Today is the The National Day of Remembrance and Action on Violence Against Women which came about because of the massacre of fourteen unsuspecting young women at Polytechnique Montréal on this date, December 6, 1989. The perpetrator was a misogynistic coward who blamed women for his own failures, a grim reality so often with domestic violence. While that event was staggering in its scope we're told that 58 women have died by femicide in Ontario during the past twelve months -- more than four times the number who died in Montreal that terrible day 32 years ago. Numbers were up across the country and some experts suggest that the confinement of the pandemic may be a contributing factor.
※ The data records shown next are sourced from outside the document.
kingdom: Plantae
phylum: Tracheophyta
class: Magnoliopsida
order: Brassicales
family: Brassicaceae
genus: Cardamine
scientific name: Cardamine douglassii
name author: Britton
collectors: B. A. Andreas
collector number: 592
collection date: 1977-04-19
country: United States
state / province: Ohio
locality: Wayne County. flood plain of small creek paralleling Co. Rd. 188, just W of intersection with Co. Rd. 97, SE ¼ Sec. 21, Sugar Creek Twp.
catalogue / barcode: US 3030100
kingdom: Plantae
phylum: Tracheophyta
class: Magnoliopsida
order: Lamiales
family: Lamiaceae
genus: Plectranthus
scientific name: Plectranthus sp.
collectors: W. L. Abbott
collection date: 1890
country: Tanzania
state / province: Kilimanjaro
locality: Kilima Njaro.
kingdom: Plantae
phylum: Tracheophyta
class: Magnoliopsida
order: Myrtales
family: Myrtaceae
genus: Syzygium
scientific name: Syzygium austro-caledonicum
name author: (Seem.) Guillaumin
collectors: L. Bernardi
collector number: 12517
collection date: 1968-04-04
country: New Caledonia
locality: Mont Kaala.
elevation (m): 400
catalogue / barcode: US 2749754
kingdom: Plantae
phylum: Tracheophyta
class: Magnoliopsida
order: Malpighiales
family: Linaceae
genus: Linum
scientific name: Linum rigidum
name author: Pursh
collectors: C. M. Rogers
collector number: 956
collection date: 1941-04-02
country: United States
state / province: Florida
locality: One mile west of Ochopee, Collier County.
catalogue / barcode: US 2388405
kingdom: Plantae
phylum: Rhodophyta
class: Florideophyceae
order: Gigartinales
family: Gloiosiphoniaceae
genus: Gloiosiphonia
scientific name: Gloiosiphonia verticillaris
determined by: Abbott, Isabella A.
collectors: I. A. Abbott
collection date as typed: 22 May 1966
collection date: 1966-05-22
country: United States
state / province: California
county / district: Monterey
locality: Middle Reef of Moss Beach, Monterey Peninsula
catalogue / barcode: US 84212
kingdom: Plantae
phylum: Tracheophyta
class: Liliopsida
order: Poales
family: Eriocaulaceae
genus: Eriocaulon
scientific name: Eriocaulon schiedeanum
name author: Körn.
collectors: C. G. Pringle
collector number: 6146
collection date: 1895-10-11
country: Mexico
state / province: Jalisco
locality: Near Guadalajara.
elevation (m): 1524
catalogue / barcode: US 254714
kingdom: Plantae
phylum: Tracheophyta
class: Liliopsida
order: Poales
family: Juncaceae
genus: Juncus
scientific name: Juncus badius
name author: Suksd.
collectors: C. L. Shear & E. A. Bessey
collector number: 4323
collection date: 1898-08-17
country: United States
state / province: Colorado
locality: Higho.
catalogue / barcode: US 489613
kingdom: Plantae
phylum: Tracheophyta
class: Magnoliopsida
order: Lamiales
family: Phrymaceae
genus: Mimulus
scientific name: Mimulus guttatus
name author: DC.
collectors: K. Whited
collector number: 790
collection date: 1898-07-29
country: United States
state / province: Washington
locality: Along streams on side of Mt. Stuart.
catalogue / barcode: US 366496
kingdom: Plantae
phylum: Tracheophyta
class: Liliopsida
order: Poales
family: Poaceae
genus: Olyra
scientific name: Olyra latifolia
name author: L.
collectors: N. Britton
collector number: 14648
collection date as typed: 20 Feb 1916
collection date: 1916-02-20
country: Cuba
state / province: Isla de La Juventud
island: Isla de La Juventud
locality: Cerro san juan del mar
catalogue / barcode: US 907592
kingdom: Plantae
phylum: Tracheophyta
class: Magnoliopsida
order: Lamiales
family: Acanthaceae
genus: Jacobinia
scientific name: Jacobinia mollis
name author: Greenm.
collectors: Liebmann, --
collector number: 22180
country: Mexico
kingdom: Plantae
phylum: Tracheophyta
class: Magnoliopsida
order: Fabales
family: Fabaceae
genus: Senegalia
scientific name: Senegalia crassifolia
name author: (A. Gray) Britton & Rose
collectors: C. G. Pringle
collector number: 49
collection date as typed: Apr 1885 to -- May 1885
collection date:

In December of 1989 I was a minister in Sudbury, Ontario, in my mid-thirties, a husband and father to three young children, two of whom were girls. I participated in a solemn vigil organized by one of my colleagues in ministry, a woman.
Through the years I have been aware of the grimly matter-of-fact reporting about acts of femicide and extreme violence against women. I also think of wife Ruth's work for a women's shelter, the bullet-proof glass and security systems to secure the building where she worked, and the coordination with police to spirit women out of domestic situations where any intimation that a woman and her children were planning to leave would have been dangerous. There were times when I was concerned about Ruth's safety in her role, including when she went to court with clients who were facing their abusers.
Perhaps we should call this Anti-Misogyny Day, knowing that what must be addressed in our society are all the systems which subjugate women and continue to empower men who perpetrate emotional as well as physical violence. While physical violence is a threat, so often abuse occurs without one partner even touching another, with control and denigration happening in other ways.
We can pray and learn and act as people of faith, even though we may prefer "out of sight, out of mind." And we must remember that misogyny often flourishes under the guise of "God's plan."